In an effort to save expenses, Stellantis is terminating roughly 400 salaried staff members in its engineering, technology, and software divisions in the United States as the automaker faces challenging market conditions.
On March 22, Stellantis announced layoffs following a rigorous organizational review. The layoff is expected to affect approximately 2% of workers in their units. As of the end of the previous year, Stellantis employed 11,800 salaried workers in the United States.
Layoffs will take effect on March 31, 2024.
The engineering and technology division of Stellantis laid off salaried, nonunion workers in the United States on a “mandatory remote work day.”
After Fiat Chrysler and French automaker PSA Groupe merged to form Stellantis in 2021, Carlos Tavares, the firm’s CEO, has recently taken steps to reduce expenses through buyouts, layoffs, and other means.
The reductions are a component of an effort to meet the objectives of Stellantis’ “Dare Forward 2030” strategy plan, which includes raising profitability and tripling the automaker’s revenue to 300 billion euros, or $335 billion, by that time.

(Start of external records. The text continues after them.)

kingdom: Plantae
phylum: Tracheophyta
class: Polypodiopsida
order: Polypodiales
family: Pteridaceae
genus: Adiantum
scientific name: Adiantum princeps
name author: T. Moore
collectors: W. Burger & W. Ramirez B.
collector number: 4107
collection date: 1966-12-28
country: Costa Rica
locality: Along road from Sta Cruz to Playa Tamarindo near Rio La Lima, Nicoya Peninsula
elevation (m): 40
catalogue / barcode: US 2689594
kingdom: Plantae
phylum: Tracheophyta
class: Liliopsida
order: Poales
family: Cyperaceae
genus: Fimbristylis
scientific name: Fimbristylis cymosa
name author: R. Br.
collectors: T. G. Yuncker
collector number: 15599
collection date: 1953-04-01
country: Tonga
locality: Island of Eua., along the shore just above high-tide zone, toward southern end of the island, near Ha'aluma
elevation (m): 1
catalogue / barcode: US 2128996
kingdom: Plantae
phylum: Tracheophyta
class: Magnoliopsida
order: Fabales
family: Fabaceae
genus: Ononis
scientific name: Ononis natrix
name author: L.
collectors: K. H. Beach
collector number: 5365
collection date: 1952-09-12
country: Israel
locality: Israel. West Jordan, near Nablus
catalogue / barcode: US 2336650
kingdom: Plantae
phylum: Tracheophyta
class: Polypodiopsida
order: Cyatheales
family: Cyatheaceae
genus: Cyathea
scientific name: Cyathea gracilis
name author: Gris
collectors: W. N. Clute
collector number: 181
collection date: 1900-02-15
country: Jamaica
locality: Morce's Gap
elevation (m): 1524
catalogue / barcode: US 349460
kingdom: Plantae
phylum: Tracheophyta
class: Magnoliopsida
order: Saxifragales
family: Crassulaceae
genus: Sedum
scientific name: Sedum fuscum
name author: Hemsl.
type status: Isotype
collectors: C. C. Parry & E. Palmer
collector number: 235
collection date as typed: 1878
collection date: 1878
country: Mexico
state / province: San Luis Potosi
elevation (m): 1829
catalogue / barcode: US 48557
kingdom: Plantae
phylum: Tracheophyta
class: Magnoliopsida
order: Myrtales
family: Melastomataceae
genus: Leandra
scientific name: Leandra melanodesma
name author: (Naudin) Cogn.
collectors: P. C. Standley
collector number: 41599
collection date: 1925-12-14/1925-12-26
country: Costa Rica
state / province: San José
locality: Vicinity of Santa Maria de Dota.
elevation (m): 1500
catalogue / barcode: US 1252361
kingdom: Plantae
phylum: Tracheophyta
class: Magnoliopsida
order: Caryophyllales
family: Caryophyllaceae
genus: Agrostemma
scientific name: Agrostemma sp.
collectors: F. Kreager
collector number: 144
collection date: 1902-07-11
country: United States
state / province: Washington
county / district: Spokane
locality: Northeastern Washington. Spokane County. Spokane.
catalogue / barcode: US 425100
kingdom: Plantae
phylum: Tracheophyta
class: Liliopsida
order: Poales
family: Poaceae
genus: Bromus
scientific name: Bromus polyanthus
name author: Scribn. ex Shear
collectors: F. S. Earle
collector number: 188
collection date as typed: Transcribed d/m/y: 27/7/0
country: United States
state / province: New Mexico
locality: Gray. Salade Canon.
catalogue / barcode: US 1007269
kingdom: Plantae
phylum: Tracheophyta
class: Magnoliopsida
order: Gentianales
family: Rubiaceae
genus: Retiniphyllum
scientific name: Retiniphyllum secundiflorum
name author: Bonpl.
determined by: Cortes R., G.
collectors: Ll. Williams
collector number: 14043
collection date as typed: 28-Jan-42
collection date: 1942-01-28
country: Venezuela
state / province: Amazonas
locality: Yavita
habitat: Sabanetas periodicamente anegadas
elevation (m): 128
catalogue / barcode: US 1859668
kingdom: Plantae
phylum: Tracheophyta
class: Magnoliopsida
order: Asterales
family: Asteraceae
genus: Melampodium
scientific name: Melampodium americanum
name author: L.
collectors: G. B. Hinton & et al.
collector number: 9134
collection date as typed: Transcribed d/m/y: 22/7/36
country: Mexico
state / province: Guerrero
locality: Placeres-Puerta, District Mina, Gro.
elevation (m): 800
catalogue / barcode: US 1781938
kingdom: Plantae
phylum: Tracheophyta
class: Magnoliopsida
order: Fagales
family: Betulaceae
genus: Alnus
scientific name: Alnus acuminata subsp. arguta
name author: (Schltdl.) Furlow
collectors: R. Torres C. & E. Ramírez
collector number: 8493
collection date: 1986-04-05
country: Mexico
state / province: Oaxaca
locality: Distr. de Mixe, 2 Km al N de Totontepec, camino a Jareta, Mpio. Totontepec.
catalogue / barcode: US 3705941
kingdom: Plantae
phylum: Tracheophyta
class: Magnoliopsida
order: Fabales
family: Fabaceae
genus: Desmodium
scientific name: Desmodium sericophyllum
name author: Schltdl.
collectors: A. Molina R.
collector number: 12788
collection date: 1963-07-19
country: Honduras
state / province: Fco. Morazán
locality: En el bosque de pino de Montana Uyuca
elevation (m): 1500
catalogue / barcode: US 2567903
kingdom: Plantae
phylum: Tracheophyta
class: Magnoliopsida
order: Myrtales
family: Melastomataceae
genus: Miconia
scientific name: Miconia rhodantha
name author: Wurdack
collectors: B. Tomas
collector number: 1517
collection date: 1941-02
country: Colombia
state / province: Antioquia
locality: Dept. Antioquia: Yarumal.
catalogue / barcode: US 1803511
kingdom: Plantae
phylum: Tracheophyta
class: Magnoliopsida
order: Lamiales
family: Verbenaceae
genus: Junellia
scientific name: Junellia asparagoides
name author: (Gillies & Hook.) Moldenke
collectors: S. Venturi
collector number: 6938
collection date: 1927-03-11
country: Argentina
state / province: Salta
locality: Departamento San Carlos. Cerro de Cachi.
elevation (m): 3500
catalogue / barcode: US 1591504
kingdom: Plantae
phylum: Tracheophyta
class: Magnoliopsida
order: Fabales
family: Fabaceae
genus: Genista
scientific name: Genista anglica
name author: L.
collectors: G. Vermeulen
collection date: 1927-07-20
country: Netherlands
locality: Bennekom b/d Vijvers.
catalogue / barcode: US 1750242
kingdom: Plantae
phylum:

The automaker is enhancing efficiency and optimizing its cost structure to withstand unprecedented uncertainties and competitive pressures in the global auto industry. In an emailed statement, the company acknowledged the difficulty of this news but emphasized that these actions aim to align resources and preserve critical skills. This strategic move supports their focus on implementing an EV product offensive and executing the Dare Forward 2030 strategic plan, ensuring a competitive advantage in the evolving market landscape.